The shilling’s trundle downwards continued for the third consecutive day in yesterday’s session on the back of weakening sentiments and augmented demand for the greenback.
The USDUGX pair began the day holding steady, but this changed in late trading after corporates flooded counters in a bid to pick up the buck in order to meet their end of month obligations.
Ahead of the weekend, indications are that market may now hold out in current ranges, before committing to fresh direction.
Dollar receives boost from American economy performance
The U.S. dollar received a boost on Thursday after data showed that the American economy registered its strongest annual growth in 12 years, but geopolitical concerns held the greenback in check, dropping back towards the unchanged mark. The data was enough to initially push the
U.S. dollar higher, but enthusiasm began to fade as concern over the fact that U.S. President Donald Trump walked away from his summit with North Korean leader Kim Jong-Un without a deal prevailed in markets.

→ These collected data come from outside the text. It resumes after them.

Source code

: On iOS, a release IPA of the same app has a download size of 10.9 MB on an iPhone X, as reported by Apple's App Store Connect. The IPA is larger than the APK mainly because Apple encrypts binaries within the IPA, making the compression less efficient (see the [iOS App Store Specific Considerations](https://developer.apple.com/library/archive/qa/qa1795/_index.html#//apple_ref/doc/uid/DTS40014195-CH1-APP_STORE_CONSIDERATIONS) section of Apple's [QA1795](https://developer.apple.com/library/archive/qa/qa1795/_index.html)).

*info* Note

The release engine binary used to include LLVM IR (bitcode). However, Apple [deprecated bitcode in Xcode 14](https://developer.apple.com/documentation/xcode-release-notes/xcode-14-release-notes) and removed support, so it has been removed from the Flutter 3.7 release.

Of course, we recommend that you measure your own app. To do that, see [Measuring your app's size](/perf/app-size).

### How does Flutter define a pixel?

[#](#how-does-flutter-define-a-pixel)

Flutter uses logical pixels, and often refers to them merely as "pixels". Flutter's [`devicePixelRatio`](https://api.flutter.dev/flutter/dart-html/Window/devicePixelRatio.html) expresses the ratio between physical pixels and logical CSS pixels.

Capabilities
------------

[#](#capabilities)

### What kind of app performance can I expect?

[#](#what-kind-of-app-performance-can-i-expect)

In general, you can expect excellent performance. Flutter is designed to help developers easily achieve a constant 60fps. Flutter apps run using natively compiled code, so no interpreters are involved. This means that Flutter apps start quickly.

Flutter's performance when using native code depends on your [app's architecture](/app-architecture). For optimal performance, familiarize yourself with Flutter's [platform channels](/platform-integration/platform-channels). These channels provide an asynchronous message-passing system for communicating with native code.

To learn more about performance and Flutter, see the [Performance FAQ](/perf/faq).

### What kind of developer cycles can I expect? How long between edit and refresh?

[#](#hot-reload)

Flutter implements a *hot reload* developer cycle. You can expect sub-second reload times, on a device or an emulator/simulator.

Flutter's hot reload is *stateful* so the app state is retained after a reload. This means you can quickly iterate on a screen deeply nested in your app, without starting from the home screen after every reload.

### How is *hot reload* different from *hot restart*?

The GBP/USD dropped to 1.3272, off Wednesday’s intraday peak of 1.3349 as U.K. Prime Minister Theresa May expressed confidence that a no-deal Brexit could be avoided. The euro created a doji candle with long upper shadow signalling strong indecision in the market place.
The common currency picked up a bid in Europe and jumped to a high of 1.1420, as the German 10-year bond yield hit three-week highs near 20 basis points, after the Eurozone’s biggest economy suggested a pickup in inflation. The move above 1.14, however, was short-lived where dollar demand pushed EUR/USD all the way back to its opening rate of 1.1370.